As we all know, technology is an ever-evolving process in which the triumphs of today become the thoughts of yesterday in the blink of an eye. At a faster and faster pace, it continues to shape everything around us by becoming embedded in every aspect of our lives. Over the past thirty years, cell phones have dramatically altered in appearance and functionality and have become an extended appendage for many people upon which they rely. Throughout this article, we will explore ten cell phone trends that will impact not only the world of cell phones, but the whole at-large over the next ten years.
One change in cell phone functionality that will occur over the next ten years is the ability for cell phones to be physically flexible, screen and all. Many initially thought that these developments were years off, but it appears that flexible cell phones are practically here. Samsung plans to release its Galaxy Skin phone in 2012 and it supposedly utilizes an AMOLED flexible screen and the entire unit can be rolled up around a one-inch in diameter cylinder. Within five years, a variety of flexible, bendable cell phones will be on the market and securely wrapped around people's wrists.
Increased demand for solutions that charge one's phone will lead to advanced, portable fuel-cell and solar charging solutions over the next ten years. With solar power becoming cheaper, more and more devices are utilizing ways to harness this energy. We have begun to see the era of solar-charger phone cases and will continue to see new developments such as solar-embedded clothing. Fuel cell technologies such as PowerTrekk use water and a battery to generate mobile power for a phone or other USB device.
Within the next five years, it is safe to assume that the concept of debit and credit cards will have virtually gone extinct. Mobile payment processing is finally picking up steam in the U.S., after much squabbling over how any revenues would be divided. Instead of swiping a card, we will be swiping our phones using NFC technology, which is already a standard feature on virtually all newly-manufactured cell phones. We will be entering our account information into a app which in turn is used to make the purchase by waving the phone near a NFC reader.

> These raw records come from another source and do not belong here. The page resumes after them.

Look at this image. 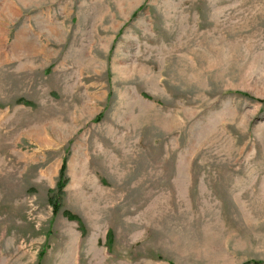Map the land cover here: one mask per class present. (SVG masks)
<instances>
[{
  "label": "rangeland",
  "instance_id": "obj_1",
  "mask_svg": "<svg viewBox=\"0 0 264 264\" xmlns=\"http://www.w3.org/2000/svg\"><path fill=\"white\" fill-rule=\"evenodd\" d=\"M0 264H264V0H0Z\"/></svg>",
  "mask_w": 264,
  "mask_h": 264
}]
</instances>
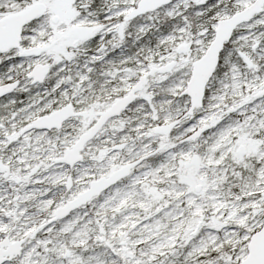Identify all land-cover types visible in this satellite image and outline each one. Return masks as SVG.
Listing matches in <instances>:
<instances>
[{"label": "snow or ice", "instance_id": "obj_1", "mask_svg": "<svg viewBox=\"0 0 264 264\" xmlns=\"http://www.w3.org/2000/svg\"><path fill=\"white\" fill-rule=\"evenodd\" d=\"M0 264H264V0H0Z\"/></svg>", "mask_w": 264, "mask_h": 264}]
</instances>
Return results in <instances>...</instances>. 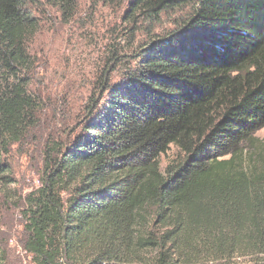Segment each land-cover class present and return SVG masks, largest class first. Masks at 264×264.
I'll list each match as a JSON object with an SVG mask.
<instances>
[{
    "label": "trees",
    "instance_id": "1",
    "mask_svg": "<svg viewBox=\"0 0 264 264\" xmlns=\"http://www.w3.org/2000/svg\"><path fill=\"white\" fill-rule=\"evenodd\" d=\"M96 5L129 26L101 38L77 113L71 79H37L36 41L80 0H0V216L21 208L33 264H264V0ZM34 143L39 185L11 201L9 156Z\"/></svg>",
    "mask_w": 264,
    "mask_h": 264
},
{
    "label": "rangeland",
    "instance_id": "2",
    "mask_svg": "<svg viewBox=\"0 0 264 264\" xmlns=\"http://www.w3.org/2000/svg\"><path fill=\"white\" fill-rule=\"evenodd\" d=\"M96 1L80 0L81 11L67 25H60L53 29L52 25L48 24V32L39 36L36 41L37 57L41 65L36 72L37 79H43L46 83L51 79L48 88L56 94L62 88L58 79H71L70 82H74V89L70 91L69 97L73 112L77 111V113H80L78 111L80 103L89 94L86 92L87 83L94 79L96 69L102 65L101 38L112 29L115 33L117 31L121 34V31L129 26L125 19L120 21L119 10L115 7L101 8L96 5ZM97 8L99 13L95 14L94 10ZM172 24L166 17L157 25V31L171 29ZM67 91L63 92V96H66ZM50 96H53V93H50ZM77 125V120H69L62 130L65 131L66 127L71 128L60 135L63 138L70 136ZM254 136L257 140L254 141L252 151H264V126L257 130ZM40 149V144L36 143L12 149L9 160L15 182L10 185L9 191L14 194L11 201L16 200L19 195L24 196L39 185L38 177L42 165ZM181 156L178 148L171 144L166 153L159 156L161 168L163 169L168 162L178 160ZM13 203L10 202V205L1 211L0 244L5 251L7 264H33L30 256L22 248L24 232L21 208ZM238 261L240 260L235 259V262Z\"/></svg>",
    "mask_w": 264,
    "mask_h": 264
}]
</instances>
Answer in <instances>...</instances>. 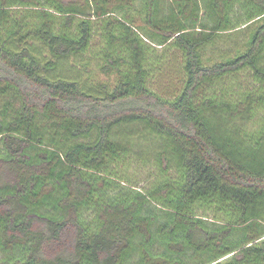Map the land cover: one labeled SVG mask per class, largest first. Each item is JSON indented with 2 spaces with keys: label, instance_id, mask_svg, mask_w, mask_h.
I'll return each instance as SVG.
<instances>
[{
  "label": "trees",
  "instance_id": "1",
  "mask_svg": "<svg viewBox=\"0 0 264 264\" xmlns=\"http://www.w3.org/2000/svg\"><path fill=\"white\" fill-rule=\"evenodd\" d=\"M0 256L264 264V0H0Z\"/></svg>",
  "mask_w": 264,
  "mask_h": 264
},
{
  "label": "rangeland",
  "instance_id": "2",
  "mask_svg": "<svg viewBox=\"0 0 264 264\" xmlns=\"http://www.w3.org/2000/svg\"><path fill=\"white\" fill-rule=\"evenodd\" d=\"M168 77L169 78H167L166 76H164L163 78L161 77L158 81L155 82L157 84L156 89H158V92H160L162 95H165V96L167 94H171L173 92L171 84L174 83L173 81H175L172 77H170V76H168ZM100 79L103 80L102 78H100ZM125 137L127 138L128 135H125ZM145 151H146V149L142 150L140 159L143 158V156L146 157ZM141 174L143 175V173H141Z\"/></svg>",
  "mask_w": 264,
  "mask_h": 264
}]
</instances>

As time marches on, phones will become even more sophisticated through the use of nanotechnology. Atomic-sized particles will be able to respond individually to programmed commands from the phone, being able to act as sensors and display information. Imagine that your entire phone can act as a screen or consider taking a photograph and indicating to the phone to match its exterior to a certain color scheme or pattern in said photo. Phones will also be able to sense what is in the air, food or drink or even one's body.

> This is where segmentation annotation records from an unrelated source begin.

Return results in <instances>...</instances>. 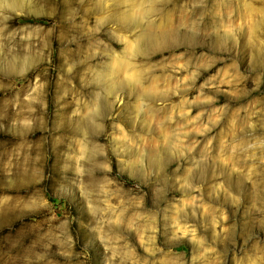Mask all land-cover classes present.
Masks as SVG:
<instances>
[{
    "label": "rangeland",
    "instance_id": "obj_1",
    "mask_svg": "<svg viewBox=\"0 0 264 264\" xmlns=\"http://www.w3.org/2000/svg\"><path fill=\"white\" fill-rule=\"evenodd\" d=\"M0 264H264V0H0Z\"/></svg>",
    "mask_w": 264,
    "mask_h": 264
},
{
    "label": "bare ground",
    "instance_id": "obj_2",
    "mask_svg": "<svg viewBox=\"0 0 264 264\" xmlns=\"http://www.w3.org/2000/svg\"><path fill=\"white\" fill-rule=\"evenodd\" d=\"M135 72V71H134ZM136 78V77H135ZM129 79V78H128ZM141 81V80H140ZM146 90V89H145ZM147 91V90H146ZM149 92H150V90H149Z\"/></svg>",
    "mask_w": 264,
    "mask_h": 264
}]
</instances>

There is an ever-growing demand for mobile location-based services and this trend will continue in the coming years. Users of mobile technology will be able to harness their phones to observe the world around them, taking in comments, reviews and active discussions about and going on in the area. This will also apply to how information is presented to you; a mobile device will alert you to possible nearby interests based on prior search history and locations visited. Ultimately, services like this will provide input on everything from leisure to advertisements.
In the coming years, memory and storage will be exponentially increased in all cell phone applications. We have seen the size of memory in mobile devices virtually double every year and this trend will continue in the same fashion. Unfortunately, the trend of technology making everything require more space – such as more detailed photos, higher quality MP3s and better movies – will also continue. Ten years down the road, the most basic cell phone will have more memory than some of the most beefy PCs do today.
It is very possible that the current standard of Lithium Ion batteries will be replaced with new, more advanced battery types that draw their sources of power from various renewable instances. In some instances, batteries may charge themselves and need no external output; imagine a battery with a built-in solar pack that harnesses energy directly from the sky. Even better are batteries that use electrolysis to charge items using salt and water; batteries utilizing existing conductivity in the human body or energy created by wind are also possible.
While many are used to having their phone's information in one place, virtually all aspects of personal mobile computing will be available from any device, anywhere in the world thanks to cloud technology. Individuals will effectively be able to place calls, send messages and otherwise communicate using their phone's information without actually having the phone. Left it at home? That's OK; sign-in on a different device to your phone's account and redirect all calls, messages and other forms of communication directly to the alternative device.
With fiber optics, wireless technology and mobile computing, the home and the phone will become intertwined and fully accessible. While older homes may take time to adjust, newly-constructed abodes will take into account the mobile device and have infrastructure in place to allow for doors to be locked, windows to be opened, lights to be turned on and off as well as easy access to any electronic in the home. And because the mobile device in essence can be accessed from anywhere (including another device), you can access your home's security and functions from anywhere, too.
Perhaps one of the biggest changes over the next ten years is the idea that a cell phone itself will not exist. Over the past ten years, the definition of a cell phone has changed dramatically, from purely a voice-communications device to a multi-featured communications device that allows for voice, text, and data. Ten more years of augmentation and improvements may very well see the end of traditional voice communication devices and other phones and see them replaced by devices that instead transcribe what one is saying into text and beams it to the other person in real-time.
The changes in mobile technology over the next ten years will be vast and far-reaching. It remains to be seen exactly how the industry will Transform and what that will mean for all of us. One thing is for sure: the progress of technology will continue to march on, constantly morphing and impacting how each of us interacts with one another.